Ridley Scott has made some good movies and bad movies over the years, but out of all of the films by him that I've seen, this is without a doubt the worst. For an action-intense movie about the crusades, Kingdom of Heaven is unfathomably boring. If you asked me to tell you what happened, I couldn't, and that's not just because I watched it on a road trip. I saw this maybe two or three years ago; and have no idea what any of the characters' were, what their motivation was, or what they actually did over the course of the movie. There was Orlando Bloom, Eva Green played an Arab, I think? There's a lot of swords, a lot of guys getting killed and fighting in the woods, but it's unclear why they're fighting; there's Jerusalem or somewhere and it's getting besieged and there's an Arab prince as well- looking back, it seems like I didn't pay much attention, but I assure you, I did try.
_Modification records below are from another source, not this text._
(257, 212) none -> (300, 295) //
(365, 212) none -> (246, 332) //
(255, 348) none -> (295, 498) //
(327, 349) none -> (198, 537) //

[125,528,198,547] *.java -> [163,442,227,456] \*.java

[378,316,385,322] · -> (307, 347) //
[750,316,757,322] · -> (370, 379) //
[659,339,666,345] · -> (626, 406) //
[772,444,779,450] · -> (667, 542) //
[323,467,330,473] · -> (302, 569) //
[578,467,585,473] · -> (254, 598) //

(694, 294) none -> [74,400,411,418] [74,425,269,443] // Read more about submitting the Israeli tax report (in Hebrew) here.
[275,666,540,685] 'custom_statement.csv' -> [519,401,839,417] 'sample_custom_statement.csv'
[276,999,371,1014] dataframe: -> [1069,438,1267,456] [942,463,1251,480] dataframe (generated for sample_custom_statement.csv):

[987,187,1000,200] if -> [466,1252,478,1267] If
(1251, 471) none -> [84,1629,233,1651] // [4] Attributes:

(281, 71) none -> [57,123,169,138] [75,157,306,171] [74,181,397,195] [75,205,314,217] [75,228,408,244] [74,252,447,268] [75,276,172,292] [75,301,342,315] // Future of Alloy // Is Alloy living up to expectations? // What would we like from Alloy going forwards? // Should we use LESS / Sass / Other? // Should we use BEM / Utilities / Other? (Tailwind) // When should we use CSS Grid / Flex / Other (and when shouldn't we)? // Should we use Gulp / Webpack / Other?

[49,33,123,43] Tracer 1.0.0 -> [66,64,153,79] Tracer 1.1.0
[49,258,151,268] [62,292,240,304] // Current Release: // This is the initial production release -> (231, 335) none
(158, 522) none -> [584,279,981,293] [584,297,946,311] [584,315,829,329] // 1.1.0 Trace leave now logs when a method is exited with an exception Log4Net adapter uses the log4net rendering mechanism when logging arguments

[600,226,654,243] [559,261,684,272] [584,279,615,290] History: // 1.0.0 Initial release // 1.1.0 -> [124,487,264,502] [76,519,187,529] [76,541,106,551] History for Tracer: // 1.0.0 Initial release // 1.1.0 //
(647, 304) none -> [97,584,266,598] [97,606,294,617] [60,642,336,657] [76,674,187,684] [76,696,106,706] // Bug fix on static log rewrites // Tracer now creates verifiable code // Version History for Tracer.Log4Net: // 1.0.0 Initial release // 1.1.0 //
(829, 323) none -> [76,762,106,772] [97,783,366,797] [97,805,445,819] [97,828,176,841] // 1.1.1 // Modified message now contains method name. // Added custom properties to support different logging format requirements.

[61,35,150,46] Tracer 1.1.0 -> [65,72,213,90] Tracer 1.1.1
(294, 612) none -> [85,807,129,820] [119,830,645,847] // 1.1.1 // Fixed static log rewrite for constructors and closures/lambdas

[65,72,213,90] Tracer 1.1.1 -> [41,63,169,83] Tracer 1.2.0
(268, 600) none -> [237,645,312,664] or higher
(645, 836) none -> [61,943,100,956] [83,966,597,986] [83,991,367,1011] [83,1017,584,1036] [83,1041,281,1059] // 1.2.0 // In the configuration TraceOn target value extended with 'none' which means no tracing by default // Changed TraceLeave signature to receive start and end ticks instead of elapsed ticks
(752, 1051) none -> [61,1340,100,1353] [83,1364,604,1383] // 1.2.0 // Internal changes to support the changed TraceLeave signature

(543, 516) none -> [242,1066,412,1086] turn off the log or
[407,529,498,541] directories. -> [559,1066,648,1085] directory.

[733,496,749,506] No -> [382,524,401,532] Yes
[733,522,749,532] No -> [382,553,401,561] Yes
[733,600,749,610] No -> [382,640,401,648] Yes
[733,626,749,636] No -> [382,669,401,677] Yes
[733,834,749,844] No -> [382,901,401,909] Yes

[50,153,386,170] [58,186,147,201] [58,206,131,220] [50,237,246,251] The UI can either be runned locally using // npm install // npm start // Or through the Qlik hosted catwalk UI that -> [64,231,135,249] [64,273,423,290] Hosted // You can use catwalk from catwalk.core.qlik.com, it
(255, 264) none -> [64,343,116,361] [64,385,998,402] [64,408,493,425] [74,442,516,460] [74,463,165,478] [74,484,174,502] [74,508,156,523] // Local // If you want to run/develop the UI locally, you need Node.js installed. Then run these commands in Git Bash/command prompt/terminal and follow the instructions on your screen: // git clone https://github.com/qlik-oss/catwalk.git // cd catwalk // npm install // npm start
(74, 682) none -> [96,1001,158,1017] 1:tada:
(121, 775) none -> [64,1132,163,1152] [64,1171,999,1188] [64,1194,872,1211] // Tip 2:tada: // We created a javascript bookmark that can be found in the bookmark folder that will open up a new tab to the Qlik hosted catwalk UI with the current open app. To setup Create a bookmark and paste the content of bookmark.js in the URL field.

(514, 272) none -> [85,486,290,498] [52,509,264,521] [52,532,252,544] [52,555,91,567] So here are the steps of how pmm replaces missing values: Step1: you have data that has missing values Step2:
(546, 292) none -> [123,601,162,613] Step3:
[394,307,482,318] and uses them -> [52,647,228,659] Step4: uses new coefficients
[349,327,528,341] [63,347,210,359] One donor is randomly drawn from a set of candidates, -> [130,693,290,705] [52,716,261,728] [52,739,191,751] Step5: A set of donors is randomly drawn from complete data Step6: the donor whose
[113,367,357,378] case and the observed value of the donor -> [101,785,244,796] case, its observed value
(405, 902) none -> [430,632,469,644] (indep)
Kingdom of Heaven is simply a movie where every second of the movie that you see is telling you not to pay attention, trying to get you to look away from the movie simply by reason of how dully the movie is shot: the story uses the most gray muted color palettes to accentuate the "badass" medieval elements but this aesthetic itself gives the film a very drab and hard-to-digest visual gloss. If it was any other movie, I might see it again to catch up on those little details I may have missed, but Kingdom of Heaven I don't think I'd see again if you paid me.